RECOMMENDED
Ralph Coburn is not well known in Chicago —or almost anywhere—but deserves to be. Early in his seventy-year career, he created a series of paintings that hold their own besides those of his friends, Ellsworth Kelly, Jack Youngerman and Carmen Herrera. They are cool, abstract, geometric and, in Kelly’s word, “concrete;” they disdain realism, expression, metaphor and transcendence.
But what is most remarkable is that Coburn’s multi-section paintings incorporate choice: the owner-curator is expected to rearrange the parts as she wishes. The idea, which has its origins in Dada with Jean Arp and the Bauhaus with Moholy-Nagy, was that meaning was not to be fixed by the artist but was the product of the interaction of artwork and viewer.

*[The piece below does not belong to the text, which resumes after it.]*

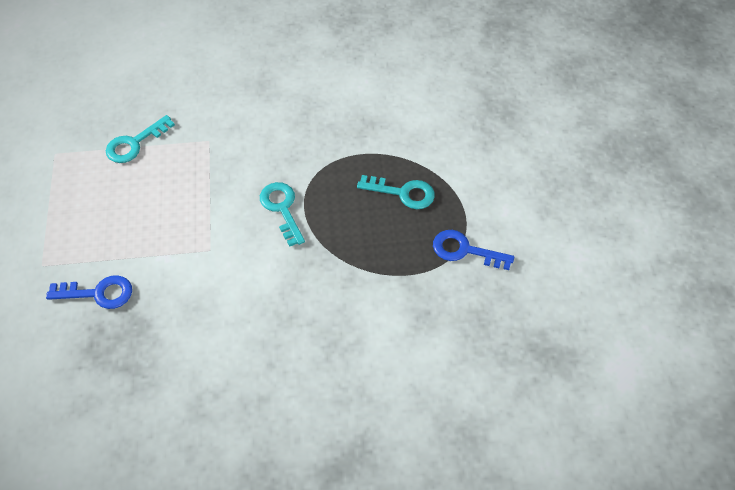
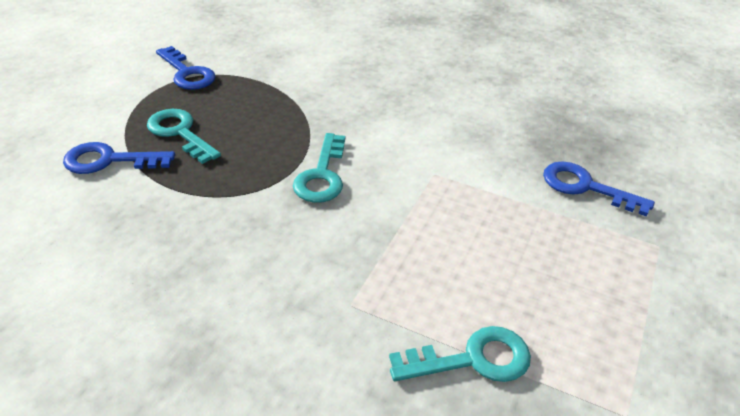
camera: 150 degrees left, 15 degrees down
(419, 151) = (109, 160): none -> blue key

That being the case, why not put the actual arrangement in the hands of the latter?
And that’s exactly what Coburn did in the most ambitious work of his life, “Premonitions” (1962), consisting of thirty-six canvases divided into seven groups, arranged by the owner/curator. The result is a colorful daydream that invites leisurely perusal, like Monet’s “Waterlillies” in the Musée de l’Orangerie. The difference is that Coburn is not interested in seasons of the year, times of day, growth, decay, duration, sky, water or mirroring. That’s a lot to sacrifice.
But the longer you look at “Premonitions,” the more you see: the canvases are nearly all vertical, composed of three colors, with uneven stripes across the middle. Most of the stripes are white, but two are black, two are orange, four blue, two rose, one purple and two yellow. Most of the arrangements have a vertical bias—a few even appear cruciform. The colors are mostly secondary, but a few primaries are evident. The canvas edges are painted white, making the ensembles flatter than they otherwise would be.
The arrangement I saw worked fine; it was both coherent and animated. My prediction is that so long as the pictures are not turned sideways, the next installation less than two weeks from now will work just as well. That’s a problem. If a particular arrangement can never truly fail, how well can it succeed? (Stephen F. Eisenman)
Ralph Coburn’s “Random Sequence” shows through April 22 at the Arts Club of Chicago, 201 East Ontario.